P - Patient (diagnosis, age etc); Population
I - Intervention; Incident; Exposure
C- Control group; Comparison
O - Outcome; Effect
T - Timeframe or duration (optional)
S - Type of Study (optional)
e.g. In paediatric patients with psoriasis, is a topical corticosteroid or a systemic treatment such as methotrexate safer and more effective in the long term?
An alternative search strategy tool for qualitative/mixed methods research has been suggested: the SPIDER mnemonic.
PI- Phenomenon of Interest
R- Research type
How do you intend to analyse and report your findings?
The type of knowledge synthesis you pursue may vary with your field of research and research questions, and whether you are looking for quantitative, qualitative or mixed methods studies.

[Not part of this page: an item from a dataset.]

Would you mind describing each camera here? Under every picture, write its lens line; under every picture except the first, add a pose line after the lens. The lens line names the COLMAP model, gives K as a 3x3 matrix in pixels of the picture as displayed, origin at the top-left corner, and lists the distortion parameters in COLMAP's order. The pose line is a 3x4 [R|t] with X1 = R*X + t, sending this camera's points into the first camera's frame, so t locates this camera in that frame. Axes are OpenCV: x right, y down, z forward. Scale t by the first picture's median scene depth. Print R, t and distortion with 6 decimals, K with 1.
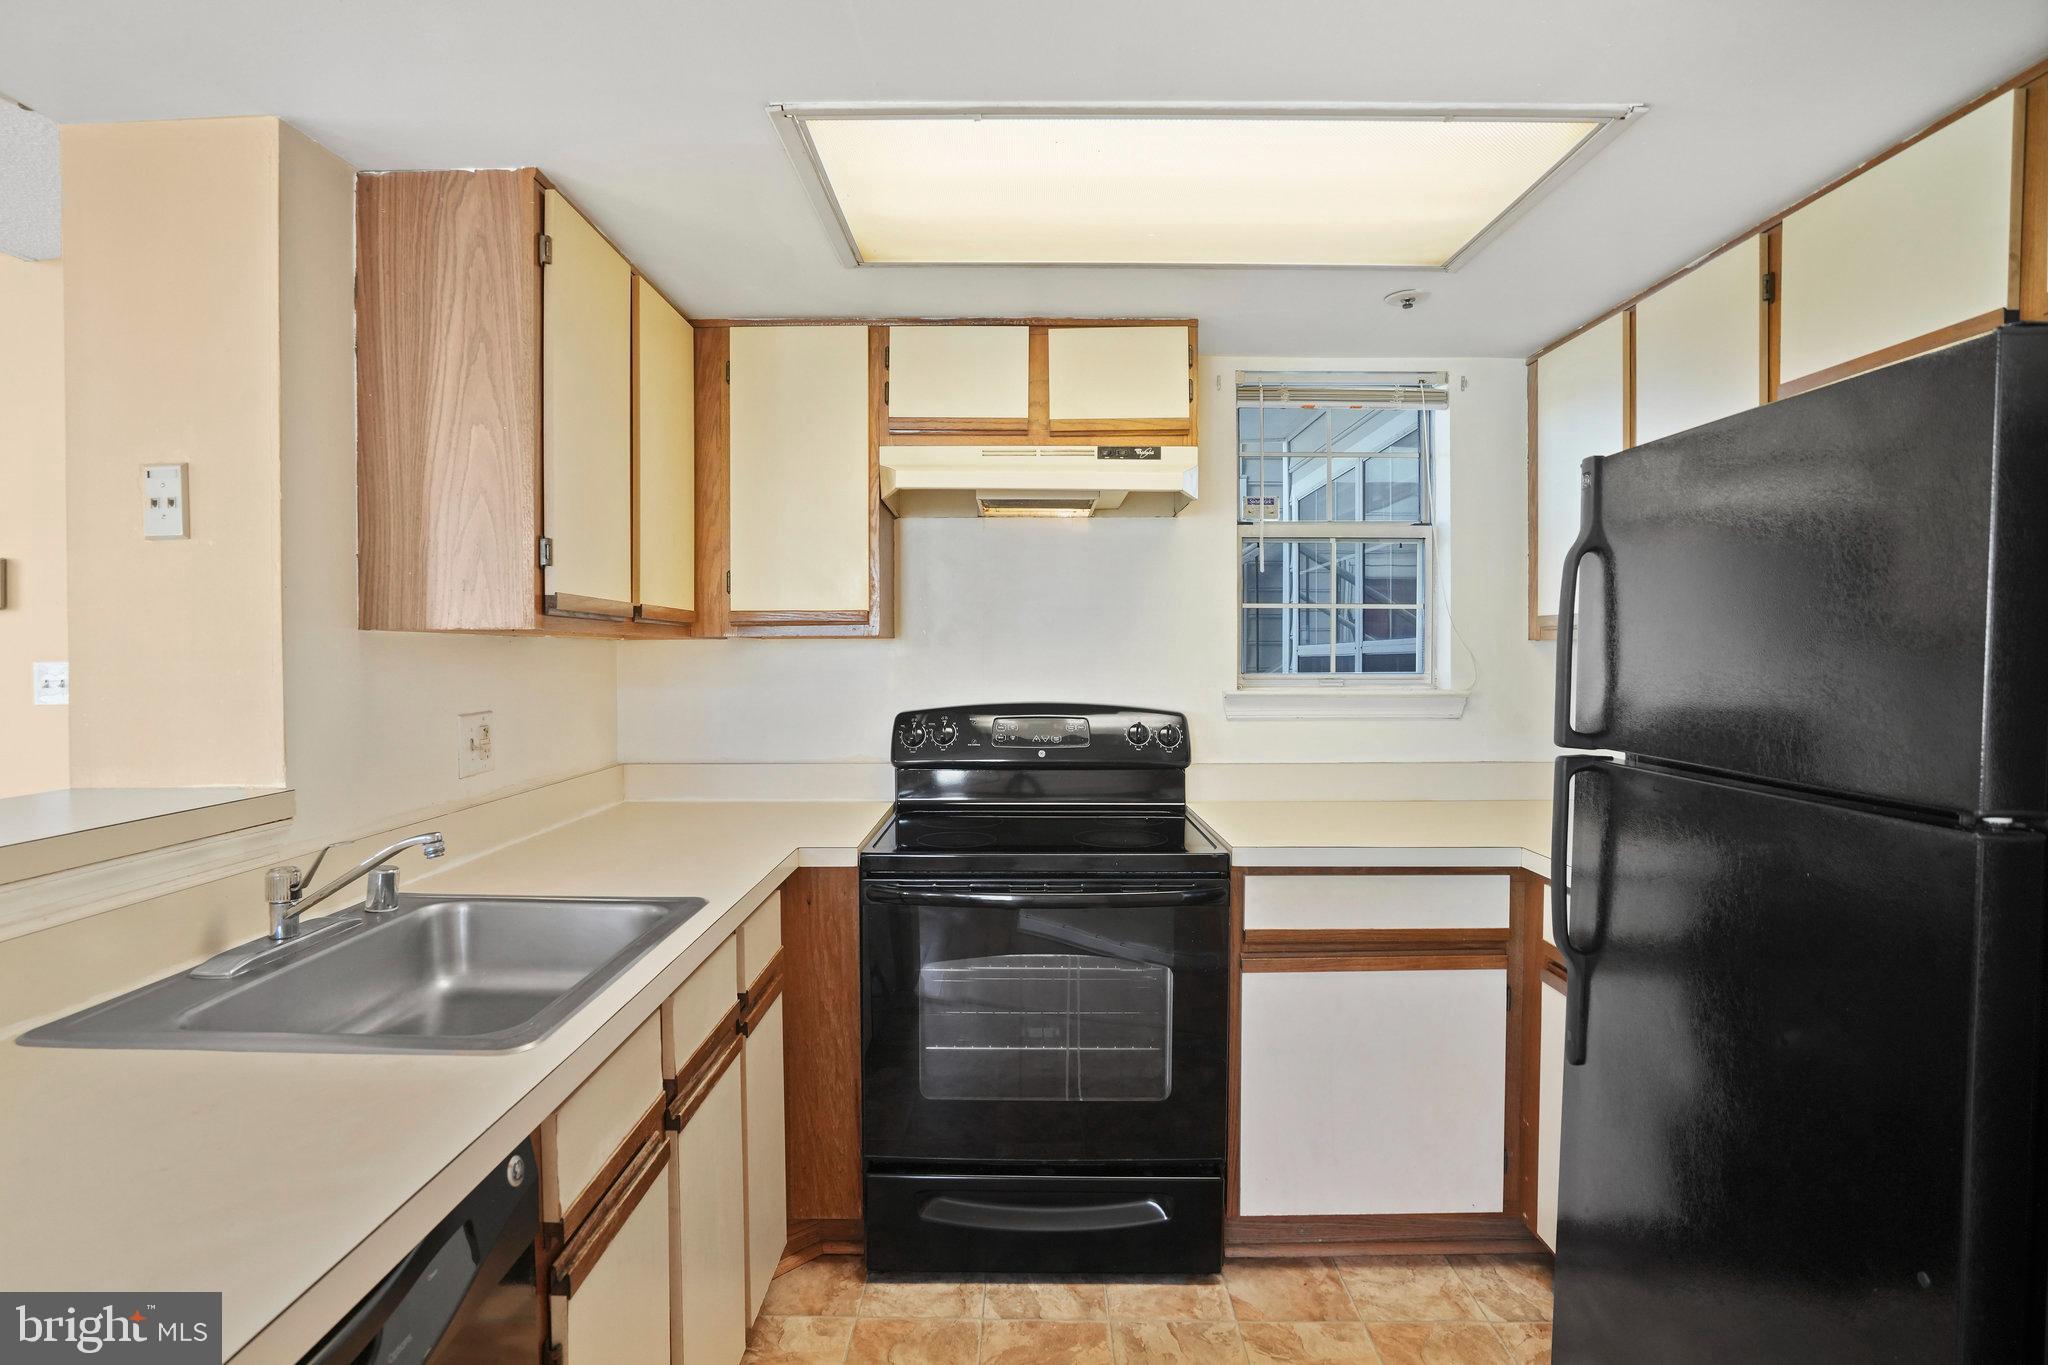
lens RADIAL K [[1008.8, 0, 1017.6], [0, 1008.8, 655.1], [0, 0, 1]] dist [-0.045785, 0.017401]
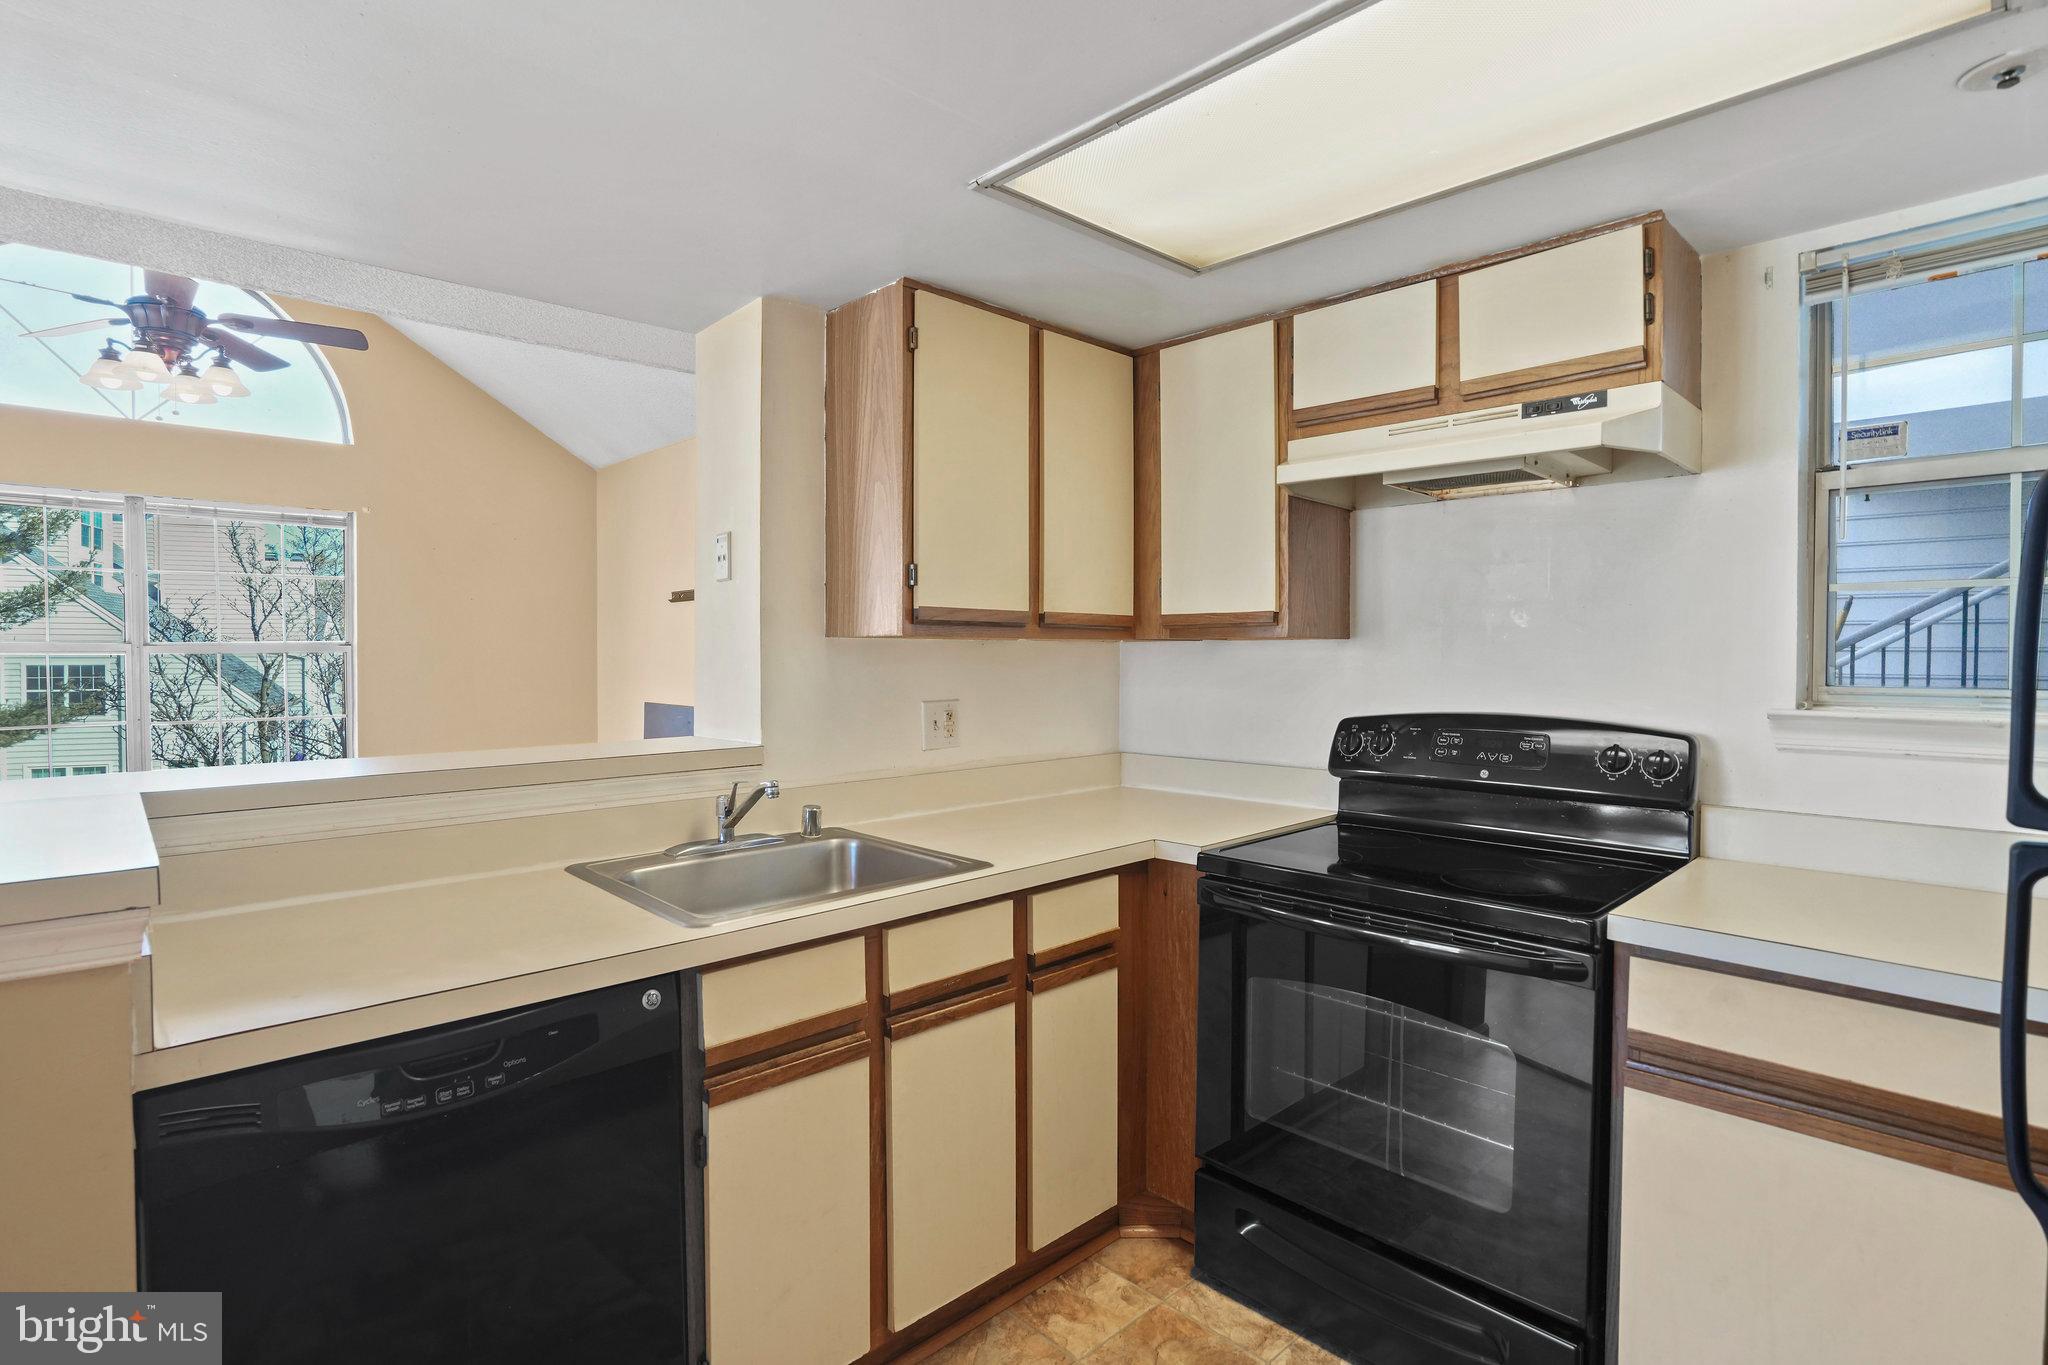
lens RADIAL K [[1008.8, 0, 995.3], [0, 1008.8, 651.4], [0, 0, 1]] dist [-0.045785, 0.017401]
pose [[0.686132, 0.000447, -0.727477, 0.437239], [-0.002798, 0.999994, -0.002025, -0.002637], [0.727471, 0.003425, 0.686129, 0.156464]]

Meta-analysis collates statistical evidence from randomised controlled trials. Your methodology may follow a protocol such as the Cochrane Collaboration or PRISMA guidelines. PRISMA (Preferred Reporting Items for Systematic Reviews and Meta-Analyses) also stipulates details of flowcharts and recordkeeping for your workflows in searching and critically appraising your results.
If you are interested in qualitative research - perhaps using a post-positivist or interpretivist lens - you may be aiming for a narrative or realist synthesis. The RAMESES protocols ( Realist And Meta-narrative Evidence Syntheses: Evolving Standards) will be more appropriate.
Best-fit framework synthesis is suited to policy questions. It consists of one or more scoping reviews to assess the policy landscape before finalising the search strategy with the most effective concepts and criteria.
PRISMA is a checklist - an evidence-based minimum set of items - for reporting in systematic reviews and meta-analyses. Its purpose is to improve the reporting of systematic reviews and meta-analyses. It may also assist in the critical appraisal of systematic reviews.
The PRISMA checklist aligns with the usual sections of a research report or published paper. It stipulates information for inclusion in the title, abstract, introduction, methods, results, discussion, and funding sections.
The PRISMA flow-chart represents the workflow in critical appraisal as a trail tracking the items retrieved in the initial systematic literature search through their inclusion or exclusion from the study.